**Problem requirements**
I would like you to restate each record word for word.

Dataset extract Block Start

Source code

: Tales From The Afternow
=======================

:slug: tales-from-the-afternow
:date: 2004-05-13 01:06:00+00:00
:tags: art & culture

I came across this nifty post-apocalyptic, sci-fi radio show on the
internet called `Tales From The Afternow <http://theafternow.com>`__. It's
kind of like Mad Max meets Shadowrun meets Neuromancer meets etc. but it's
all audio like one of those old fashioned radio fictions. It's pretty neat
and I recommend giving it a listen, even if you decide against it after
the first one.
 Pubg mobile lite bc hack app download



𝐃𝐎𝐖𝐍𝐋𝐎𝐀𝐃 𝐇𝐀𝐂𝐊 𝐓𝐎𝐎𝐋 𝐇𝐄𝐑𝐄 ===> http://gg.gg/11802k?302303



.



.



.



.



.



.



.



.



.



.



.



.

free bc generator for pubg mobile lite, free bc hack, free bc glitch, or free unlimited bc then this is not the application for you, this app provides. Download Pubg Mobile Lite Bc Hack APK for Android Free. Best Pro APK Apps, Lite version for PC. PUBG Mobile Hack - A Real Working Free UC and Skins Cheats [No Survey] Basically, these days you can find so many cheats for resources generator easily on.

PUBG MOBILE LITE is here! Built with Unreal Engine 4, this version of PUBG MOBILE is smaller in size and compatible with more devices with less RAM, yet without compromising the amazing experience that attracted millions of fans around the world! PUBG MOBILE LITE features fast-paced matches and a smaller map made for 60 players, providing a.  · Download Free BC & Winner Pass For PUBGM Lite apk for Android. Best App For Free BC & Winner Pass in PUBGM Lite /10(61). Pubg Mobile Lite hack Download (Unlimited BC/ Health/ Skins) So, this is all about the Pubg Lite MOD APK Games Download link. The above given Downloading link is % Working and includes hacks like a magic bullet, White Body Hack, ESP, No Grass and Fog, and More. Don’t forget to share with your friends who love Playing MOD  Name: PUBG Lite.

Dataset extract Block End

**Solution for this problem**
Source code

: Tales From The Afternow
=======================

:slug: tales-from-the-afternow
:date: 2004-05-13 01:06:00+00:00
:tags: art & culture

I came across this nifty post-apocalyptic, sci-fi radio show on the
internet called `Tales From The Afternow <http://theafternow.com>`__. It's
kind of like Mad Max meets Shadowrun meets Neuromancer meets etc. but it's
all audio like one of those old fashioned radio fictions. It's pretty neat
and I recommend giving it a listen, even if you decide against it after
the first one.
 Pubg mobile lite bc hack app download



𝐃𝐎𝐖𝐍𝐋𝐎𝐀𝐃 𝐇𝐀𝐂𝐊 𝐓𝐎𝐎𝐋 𝐇𝐄𝐑𝐄 ===> http://gg.gg/11802k?302303



.



.



.



.



.



.



.



.



.



.



.



.

free bc generator for pubg mobile lite, free bc hack, free bc glitch, or free unlimited bc then this is not the application for you, this app provides. Download Pubg Mobile Lite Bc Hack APK for Android Free. Best Pro APK Apps, Lite version for PC. PUBG Mobile Hack - A Real Working Free UC and Skins Cheats [No Survey] Basically, these days you can find so many cheats for resources generator easily on.

PUBG MOBILE LITE is here! Built with Unreal Engine 4, this version of PUBG MOBILE is smaller in size and compatible with more devices with less RAM, yet without compromising the amazing experience that attracted millions of fans around the world! PUBG MOBILE LITE features fast-paced matches and a smaller map made for 60 players, providing a.  · Download Free BC & Winner Pass For PUBGM Lite apk for Android. Best App For Free BC & Winner Pass in PUBGM Lite /10(61). Pubg Mobile Lite hack Download (Unlimited BC/ Health/ Skins) So, this is all about the Pubg Lite MOD APK Games Download link. The above given Downloading link is % Working and includes hacks like a magic bullet, White Body Hack, ESP, No Grass and Fog, and More. Don’t forget to share with your friends who love Playing MOD  Name: PUBG Lite.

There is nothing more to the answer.